Yıllardır sürekli çıkarılacağı dillendirilen, nedense hep ötelenen “Haller Yasası’nın eksikliği bu aracı ve komisyonculara serbest piyasada istediği atı oynatma olanağı tanıdı bugüne dek.

Antalya’da tarladan üreticinin elinden 4.5 liraya çıkan domates, aracı ve komisyoncu karı ile diğer girdi maliyetlerinden ötürü marketlerde 10 liraya satılıyor. Semt pazarlarında aynı domates 1 lira düşük fiyatla müşteri bekliyor. Diğer tarım ürünleri için de aynı durum söz konusu.

fiyat uçurumunun önlenmesi, tüketicinin kazıklanmaması için tarladan markete ve pazarlara ürün takibini sağlayacak Haller Yasası’nın ivedilikle hayata geçirilmesi gerekiyor.

Ayrıca, hacizlerle boğuşan üreticinin desteklenmesi, girdi maliyetlerinin yükselişinin frenlenmesi ve en önemlisi mevcut tarım politikasının çiftçi lehine değiştirilmesi şart. Yoksa daha çok pahalı yeriz biberi, patlıcanı, domatesi.

Cumhurbaşkanı Erdoğan’ın temel gıda ürünlerindeki yüksek fiyattan 5 zincir marketi sorumlu tutmasının ardından buralarda da denetimler yapılmaya başlandı.

Yakın dostları tarafından kurulan, mahalle bakkal ve esnafını bitiren zincir marketlerden Erdoğan’ın şimdi yakınması hayli ilginç. Ne olursa olsun sonuçta halkın ürünleri ucuza alması adına denetimler olumlu. Ancak arkası gelmeli, sürekli olmalı. Peşi gelmezse halk yine yoksunları oynar. Yani göstermelik olmamalı.

Gariban yurttaşı bekleyen asıl tehlike önümüzdeki günlerde elektrik ve doğalgaza yeniden yüklü tutarda zamların yapılma olasılığı. Haziran ayında her iki temel üründe yüzde 15 ve yüzde 12 oranındaki artışlar yurttaşın cebini boşaltmıştı.

Avrupa ülkelerinde doğalgaz stoklarının tükenme aşamasına gelmesi, kuraklıktan hidroelektrik santrallerde üretimin dibe vurması, Rusya’nın arasının açık olduğu Ukrayna üzerinden Avrupa’ya doğalgaz sevkiyatını azaltması yüksek zammın habercisi olduğunu belirtiyor uzmanlar.

Rusya elindeki kozu Avrupa’ya karşı zam olarak yansıtıyor.

Kuşkusuz bu artıştan doğalgazı yaygın kullanan Türkiye, dolayısıyla dar gelirli kitle oldukça etkilenecek.

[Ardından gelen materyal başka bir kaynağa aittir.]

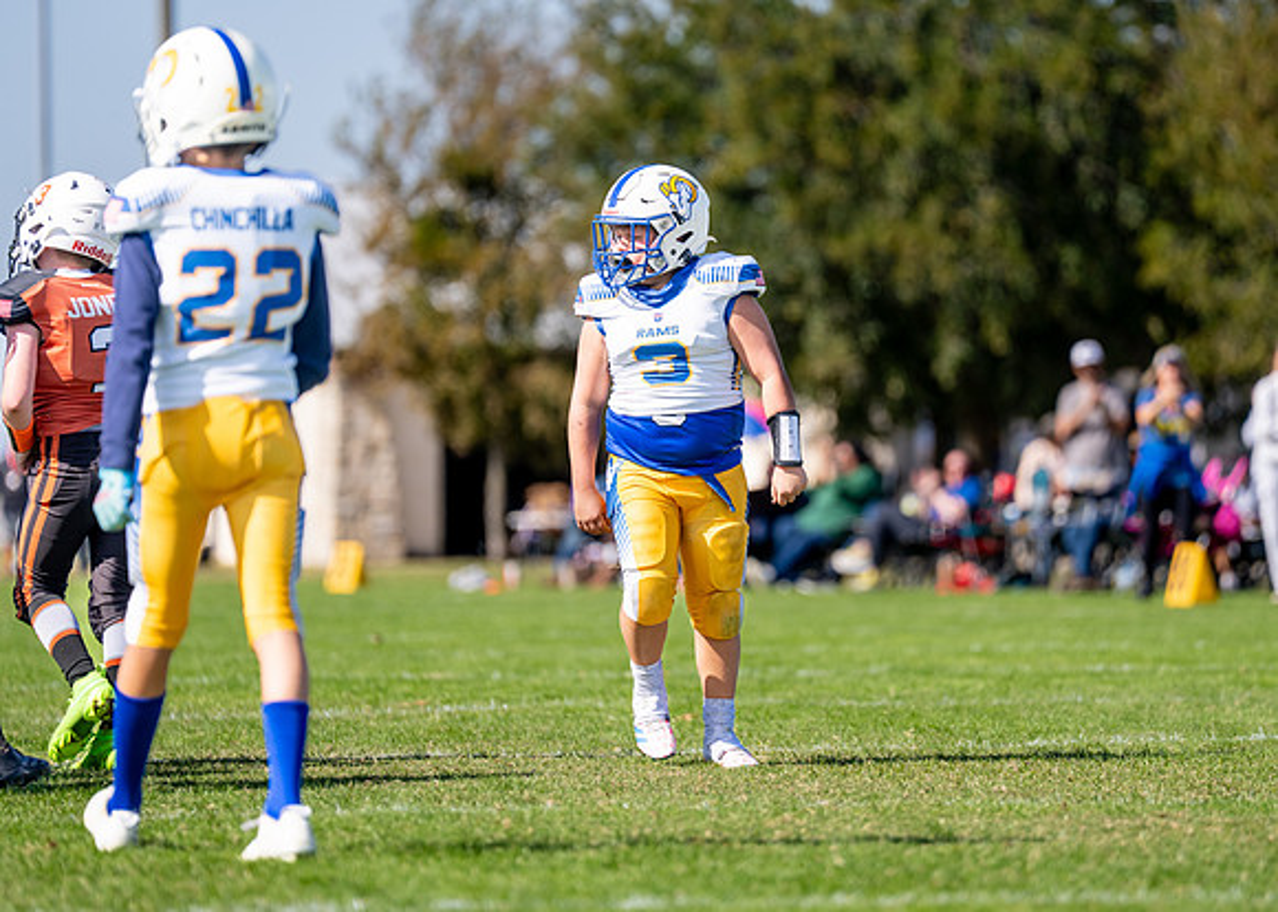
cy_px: 371
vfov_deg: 5.3
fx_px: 9830
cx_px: 699
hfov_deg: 7.4
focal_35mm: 271
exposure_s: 1/2500
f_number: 2.8
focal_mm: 200
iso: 125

Yoğunlukla Rusya’dan alım yapan Türkiye, İran ve Cezayir’den de tedarik sağlıyor.

O ülkelerin de şimdiden zam hazırlığına başladığı belirtiliyor. Sonuçta, önümüzdeki günlerde doğalgaza ve doğalgazdan üretilen elektriğe en az yüzde 15 zam yapılması kuvvetle muhtemel. Tabii bu durum karşısında faturalar şiştikçe şişecek, garibanın cebi değil canı yanacak. Turpun büyüğü heybede bekliyor.

Ücret ve maaşlarda gerçekleştirilen yüzde 3, 4, 5 gibi komik artışın yüksek doğalgaz ve elektrik zamları karşısında hiçbir değer taşımadığı açıkça görülüyor.